And if you'd ever had a Marine Corps Drill Sergeant, you might find yourself thinking of Stalin or another dictator.

BTW, war didn't defeat the Soviet Union. They defeated themselves. A lesson America should learn.

April 22, 2012 at 12:31 a.m.
SCOTTYM said...

happy,

The Soviet Union was bound to fail as all socialist/communist systems will eventually do so. The human desire to be free, to own private property, to enjoy the fruits of one's own labor and to make individual economic choices is much more powerful and, in the end, more beneficial to society as a whole than any government edict, even those enforced at gunpoint. Central control of a nations economy has never and will never work for any extended period of time. This is the lesson many people in this nation would do well to remember.

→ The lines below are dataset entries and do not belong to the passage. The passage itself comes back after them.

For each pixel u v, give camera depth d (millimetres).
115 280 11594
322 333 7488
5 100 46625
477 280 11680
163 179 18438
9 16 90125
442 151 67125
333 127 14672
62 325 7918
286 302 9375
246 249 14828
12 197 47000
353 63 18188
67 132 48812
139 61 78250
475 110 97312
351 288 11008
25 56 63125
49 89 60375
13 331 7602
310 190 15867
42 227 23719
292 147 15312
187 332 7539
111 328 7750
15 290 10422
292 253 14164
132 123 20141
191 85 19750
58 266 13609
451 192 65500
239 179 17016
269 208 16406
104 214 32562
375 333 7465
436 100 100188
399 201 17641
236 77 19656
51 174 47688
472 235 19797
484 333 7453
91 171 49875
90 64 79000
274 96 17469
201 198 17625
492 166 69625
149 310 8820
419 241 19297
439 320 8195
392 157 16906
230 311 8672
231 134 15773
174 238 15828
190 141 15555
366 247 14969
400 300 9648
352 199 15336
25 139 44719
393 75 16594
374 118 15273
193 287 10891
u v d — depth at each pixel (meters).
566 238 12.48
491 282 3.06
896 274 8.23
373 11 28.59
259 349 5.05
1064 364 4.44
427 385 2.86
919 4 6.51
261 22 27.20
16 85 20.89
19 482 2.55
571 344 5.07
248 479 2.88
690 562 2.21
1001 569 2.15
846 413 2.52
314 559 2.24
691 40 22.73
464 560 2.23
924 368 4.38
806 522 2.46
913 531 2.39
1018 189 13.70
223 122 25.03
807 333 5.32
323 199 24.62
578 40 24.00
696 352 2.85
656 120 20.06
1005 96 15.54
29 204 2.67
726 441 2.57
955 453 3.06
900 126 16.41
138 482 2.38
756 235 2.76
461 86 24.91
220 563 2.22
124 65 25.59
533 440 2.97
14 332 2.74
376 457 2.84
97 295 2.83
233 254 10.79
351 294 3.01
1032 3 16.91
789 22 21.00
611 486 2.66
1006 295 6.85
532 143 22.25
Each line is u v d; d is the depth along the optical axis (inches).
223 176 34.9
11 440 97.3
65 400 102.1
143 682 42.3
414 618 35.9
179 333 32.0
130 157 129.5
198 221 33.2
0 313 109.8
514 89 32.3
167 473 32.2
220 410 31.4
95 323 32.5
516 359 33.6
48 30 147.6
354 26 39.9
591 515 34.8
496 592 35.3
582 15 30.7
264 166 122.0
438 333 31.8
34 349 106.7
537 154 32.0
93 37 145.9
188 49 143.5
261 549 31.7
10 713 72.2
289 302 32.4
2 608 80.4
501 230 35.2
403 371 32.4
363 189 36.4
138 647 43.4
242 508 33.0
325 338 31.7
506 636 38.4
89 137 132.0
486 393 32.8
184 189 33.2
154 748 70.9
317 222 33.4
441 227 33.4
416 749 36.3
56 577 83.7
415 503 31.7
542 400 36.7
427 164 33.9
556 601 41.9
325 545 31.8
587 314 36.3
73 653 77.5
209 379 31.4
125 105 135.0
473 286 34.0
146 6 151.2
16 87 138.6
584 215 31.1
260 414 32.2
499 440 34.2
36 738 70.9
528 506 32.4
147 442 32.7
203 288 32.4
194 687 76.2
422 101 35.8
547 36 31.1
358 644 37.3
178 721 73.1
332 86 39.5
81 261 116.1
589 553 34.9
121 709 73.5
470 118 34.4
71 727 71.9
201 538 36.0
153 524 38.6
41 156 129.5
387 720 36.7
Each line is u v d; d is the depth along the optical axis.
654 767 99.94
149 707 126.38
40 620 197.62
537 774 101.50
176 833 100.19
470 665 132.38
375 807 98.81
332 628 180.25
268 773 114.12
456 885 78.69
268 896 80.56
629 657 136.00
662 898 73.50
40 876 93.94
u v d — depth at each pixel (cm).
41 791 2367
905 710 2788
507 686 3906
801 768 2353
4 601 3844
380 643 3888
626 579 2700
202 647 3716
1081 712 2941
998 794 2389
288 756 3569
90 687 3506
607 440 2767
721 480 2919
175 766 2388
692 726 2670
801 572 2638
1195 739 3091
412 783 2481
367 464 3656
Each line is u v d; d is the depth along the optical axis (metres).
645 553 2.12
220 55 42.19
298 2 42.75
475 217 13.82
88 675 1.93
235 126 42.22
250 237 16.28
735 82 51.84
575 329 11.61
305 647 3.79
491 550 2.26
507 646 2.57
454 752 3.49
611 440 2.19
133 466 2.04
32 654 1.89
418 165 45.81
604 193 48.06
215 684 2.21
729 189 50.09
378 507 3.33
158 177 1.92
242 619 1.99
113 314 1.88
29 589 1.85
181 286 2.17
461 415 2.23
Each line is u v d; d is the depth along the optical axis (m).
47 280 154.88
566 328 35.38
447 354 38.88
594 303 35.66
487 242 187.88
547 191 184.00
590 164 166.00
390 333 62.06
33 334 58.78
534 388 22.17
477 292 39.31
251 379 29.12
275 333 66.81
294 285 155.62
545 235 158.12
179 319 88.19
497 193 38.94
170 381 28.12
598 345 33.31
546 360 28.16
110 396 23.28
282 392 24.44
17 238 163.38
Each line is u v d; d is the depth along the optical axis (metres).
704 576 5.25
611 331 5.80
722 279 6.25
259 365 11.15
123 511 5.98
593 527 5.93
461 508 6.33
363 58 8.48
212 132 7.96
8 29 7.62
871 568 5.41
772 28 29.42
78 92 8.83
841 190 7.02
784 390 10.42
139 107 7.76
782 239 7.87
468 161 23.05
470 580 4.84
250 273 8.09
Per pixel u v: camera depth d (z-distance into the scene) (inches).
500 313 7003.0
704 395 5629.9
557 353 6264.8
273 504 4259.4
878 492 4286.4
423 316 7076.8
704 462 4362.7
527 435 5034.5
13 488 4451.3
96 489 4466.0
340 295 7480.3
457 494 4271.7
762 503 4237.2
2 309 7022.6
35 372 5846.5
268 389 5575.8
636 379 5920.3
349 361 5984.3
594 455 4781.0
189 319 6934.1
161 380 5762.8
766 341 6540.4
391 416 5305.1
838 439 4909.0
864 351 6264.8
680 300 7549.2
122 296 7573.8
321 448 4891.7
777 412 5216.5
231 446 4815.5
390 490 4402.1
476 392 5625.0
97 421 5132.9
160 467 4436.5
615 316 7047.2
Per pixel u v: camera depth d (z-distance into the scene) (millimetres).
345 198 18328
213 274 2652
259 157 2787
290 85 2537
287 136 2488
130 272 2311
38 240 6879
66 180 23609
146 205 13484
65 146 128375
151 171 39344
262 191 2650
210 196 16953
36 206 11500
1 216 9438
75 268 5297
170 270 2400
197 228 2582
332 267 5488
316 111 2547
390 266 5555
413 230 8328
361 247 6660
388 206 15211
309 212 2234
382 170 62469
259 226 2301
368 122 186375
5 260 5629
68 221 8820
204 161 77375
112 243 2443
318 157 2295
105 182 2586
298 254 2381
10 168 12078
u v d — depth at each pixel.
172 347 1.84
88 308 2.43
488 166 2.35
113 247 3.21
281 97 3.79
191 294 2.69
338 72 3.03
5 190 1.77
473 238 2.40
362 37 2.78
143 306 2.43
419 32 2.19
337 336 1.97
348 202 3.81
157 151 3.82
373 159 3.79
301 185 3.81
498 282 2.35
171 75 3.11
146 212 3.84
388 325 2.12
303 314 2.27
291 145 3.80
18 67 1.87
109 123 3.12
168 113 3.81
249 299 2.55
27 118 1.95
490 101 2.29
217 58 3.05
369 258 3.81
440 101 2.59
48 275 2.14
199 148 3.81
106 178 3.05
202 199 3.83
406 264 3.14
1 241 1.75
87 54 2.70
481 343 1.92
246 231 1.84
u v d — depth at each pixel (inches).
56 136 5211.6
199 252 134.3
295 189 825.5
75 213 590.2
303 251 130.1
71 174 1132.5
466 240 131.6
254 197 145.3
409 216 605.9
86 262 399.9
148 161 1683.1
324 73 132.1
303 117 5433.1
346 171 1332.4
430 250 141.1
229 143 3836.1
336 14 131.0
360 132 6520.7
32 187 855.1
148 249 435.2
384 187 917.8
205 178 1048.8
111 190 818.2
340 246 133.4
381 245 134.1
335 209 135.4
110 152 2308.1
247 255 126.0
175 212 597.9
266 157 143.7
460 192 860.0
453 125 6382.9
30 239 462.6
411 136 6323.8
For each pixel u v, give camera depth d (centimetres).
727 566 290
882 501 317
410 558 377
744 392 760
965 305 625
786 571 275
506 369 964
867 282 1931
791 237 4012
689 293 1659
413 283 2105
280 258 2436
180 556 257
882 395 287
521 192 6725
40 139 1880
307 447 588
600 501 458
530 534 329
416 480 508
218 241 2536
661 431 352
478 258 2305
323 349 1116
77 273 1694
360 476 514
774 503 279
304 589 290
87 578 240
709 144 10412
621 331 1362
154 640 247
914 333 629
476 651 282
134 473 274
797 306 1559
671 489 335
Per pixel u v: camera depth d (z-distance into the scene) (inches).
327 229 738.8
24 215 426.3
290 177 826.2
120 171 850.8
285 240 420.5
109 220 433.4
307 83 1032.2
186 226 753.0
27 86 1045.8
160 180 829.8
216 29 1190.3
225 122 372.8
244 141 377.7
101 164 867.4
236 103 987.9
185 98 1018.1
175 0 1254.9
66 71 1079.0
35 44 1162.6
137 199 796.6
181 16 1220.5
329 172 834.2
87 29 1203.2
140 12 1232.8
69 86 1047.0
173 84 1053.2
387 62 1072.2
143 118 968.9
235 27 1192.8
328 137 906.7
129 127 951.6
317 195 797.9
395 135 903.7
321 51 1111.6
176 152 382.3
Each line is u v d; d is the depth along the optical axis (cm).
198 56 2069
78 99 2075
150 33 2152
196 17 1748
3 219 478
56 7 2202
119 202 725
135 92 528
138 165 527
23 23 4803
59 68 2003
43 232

April 22, 2012 at 2:26 p.m.
JonRoss said...

I fear that as the ProgDems and Obamists tighten their control over every facet of our life we are going to have the same hellish society that Russia now has. If we can stop the Obama regime from totally enslaving us now we can avoid the decades of struggle that will be required to throw it off.

April 22, 2012 at 2:51 p.m.

SCOTTYM: No, the Soviet Union fell because they were an autocratic totalitarian regime that spent incessantly on military spending while ignoring domestic value.

Do try to learn something besides empty and false demagoguery. If you knew anything about genuine communism, you'd realize that not only does it have freedom, and the enjoyment of the fruits of your own labor, but also a lack of central authority.

Which the Soviet Union never constructively demonstrated, for various reasons that have nothing to do with the ideology, but with political reality. They went from one dictatorship to another.

JonRoss: So what you're saying is Russia now has a hellish society? Damn, I guess their problems didn't go away because they changed the label.

People like SCOTTYM would due well to learn that.

But you'd do well to learn who also wants to enslave you.

April 22, 2012 at 10:29 p.m.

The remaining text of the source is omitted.